One of my favourite parts about writing is naming characters. Growing up, my writing consisted of little else. I'd spend ages constructing a name, a description, a family situation, only to finally start a story that would usually fizzle out after a couple dozen pages. (Though, in retrospect, the world is probably better off without the further adventures of Danya Wilkinson or Calliope Dryden --- or even those of the less outlandishly named Tessa Gilmore.)
To name something is to give it life, to make it real, to make it something in the world. A name is the strongest kind of word there is, a kind of magic word, really. Names have always been important in mythology and religion. In initiation rites, you take on a new name to signify the change you've undergone, but part of the magic of the change is worked by the name itself.
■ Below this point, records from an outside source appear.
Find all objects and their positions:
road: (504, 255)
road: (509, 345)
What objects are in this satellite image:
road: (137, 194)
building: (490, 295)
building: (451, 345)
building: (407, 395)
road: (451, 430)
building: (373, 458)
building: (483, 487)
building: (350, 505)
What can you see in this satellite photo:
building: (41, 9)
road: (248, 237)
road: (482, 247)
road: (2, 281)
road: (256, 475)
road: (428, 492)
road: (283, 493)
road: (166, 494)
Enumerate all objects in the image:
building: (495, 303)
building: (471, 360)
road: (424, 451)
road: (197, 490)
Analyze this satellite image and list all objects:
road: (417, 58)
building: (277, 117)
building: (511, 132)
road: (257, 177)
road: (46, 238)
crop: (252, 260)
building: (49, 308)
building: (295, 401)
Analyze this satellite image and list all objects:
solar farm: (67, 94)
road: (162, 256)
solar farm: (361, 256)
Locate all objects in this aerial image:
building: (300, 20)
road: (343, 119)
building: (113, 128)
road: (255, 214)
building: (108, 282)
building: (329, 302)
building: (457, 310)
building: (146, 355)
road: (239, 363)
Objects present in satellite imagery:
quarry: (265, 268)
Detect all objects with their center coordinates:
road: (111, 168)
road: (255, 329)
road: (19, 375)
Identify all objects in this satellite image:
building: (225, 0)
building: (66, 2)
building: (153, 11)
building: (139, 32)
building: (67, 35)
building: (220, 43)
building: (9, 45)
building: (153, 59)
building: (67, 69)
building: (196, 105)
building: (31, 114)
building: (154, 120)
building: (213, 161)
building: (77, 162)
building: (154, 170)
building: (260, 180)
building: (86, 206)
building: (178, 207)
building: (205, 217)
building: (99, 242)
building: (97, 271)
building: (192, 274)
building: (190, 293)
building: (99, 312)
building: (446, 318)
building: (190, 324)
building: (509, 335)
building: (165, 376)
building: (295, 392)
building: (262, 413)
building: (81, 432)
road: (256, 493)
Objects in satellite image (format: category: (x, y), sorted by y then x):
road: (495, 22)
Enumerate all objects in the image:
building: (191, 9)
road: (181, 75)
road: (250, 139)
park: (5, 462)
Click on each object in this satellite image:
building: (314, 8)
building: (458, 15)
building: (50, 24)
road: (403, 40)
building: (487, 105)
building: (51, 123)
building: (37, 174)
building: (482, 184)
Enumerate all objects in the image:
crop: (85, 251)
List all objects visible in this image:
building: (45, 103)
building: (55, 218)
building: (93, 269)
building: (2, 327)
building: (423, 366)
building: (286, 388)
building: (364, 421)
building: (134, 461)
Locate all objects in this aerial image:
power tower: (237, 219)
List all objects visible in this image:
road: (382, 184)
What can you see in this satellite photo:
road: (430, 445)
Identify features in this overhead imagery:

Last week I was working on a narrative essay drawing on some elements of my high school experience, and as always, when trying to write about my own life, I found myself getting hung up on the details --- things that had mattered to me, but which wouldn't matter to anyone else. I was getting especially bogged down by the people in the story, some of whom I could barely even remember. The things I did remember I wasn't sure I could trust. I found myself stumbling through half-sentences, stopping, starting again. I was using initials in place of people's real names, thinking I would sub in some pseudonyms once I had a draft. But after a few unfruitful hours, I started thinking I had better rename them sooner rather than later.
And once I'd renamed them, they became other people. Lighter, freer. Characters who were similar in some respects to the real people who inspired them, but still strangers to me in most of the ways that count. In other words, people I could write about.*
For me, a character name usually starts with a first letter, or a feeling for a letter, and an idea of syllables. I don't think I'm alone among writers in not only having strong feelings about words, but for letters, too, and rhythms. So I might have the idea of something starting with a "B," two syllables long, and I start looking from there. The naming process happens at a very early stage in the creation of a character, early enough that the relationship is symbiotic. The name suggests the character to me as much as the character suggests the name.
I've had a copy of Baby Names From Around the World since I was nine, bought for this very purpose at a long-defunct Coles bookstore on Bank Street in Ottawa. (I remember getting a lot of concerned looks and questions about it when I was toting it around as a pre-teen.) As for as choosing an appropriate name by looking up its meaning, I think it's usually overkill in fiction to be that obviously thematic. But if the meaning is secretly relevant to you as a writer, for understanding the character, then that can only be a good thing.
Of course, there's no need for a baby name book now. The internet is full of resources for this sort of thing (these days baby names sites seem to be as ubiquitous, and nearly as spammy, as song lyrics sites). I often do just use names I like, but depending on when I want the character to have been born, I consult the U.S. Social Security Administration website, which gives you a list of names by gender and popularity for every year since 1879, or I Google to find a more specific list, like "Newfoundland surnames" or "Algerian boy names." No matter what, and I'm not sure why this is or what complex circles of influence control this, but I'm always absolutely in line with or slightly ahead of the zeitgeist in terms of my favourite names (four first names from my short-story collection appear in the Top Ten of the Top 100 Baby Names in Canada in 2008). So for that reason, I feel like I have to be careful when creating characters not born within, say, the last five years.
When I'm working on different sorts of projects, something where I just need to get ideas quick for a whole host of characters, I have fun with the Random Name Generator. It uses information from the U.S. Census, and it has an adjustable obscurity factor. It's wonderful for last names in particular, especially as phone books are turning into a thing of the past.
If you have any other good tricks for finding the perfect character name, please share.
*Whether the people in question (should they ever read the essay) would make much of this distinction is less certain, and is a troublesome enough topic for another time.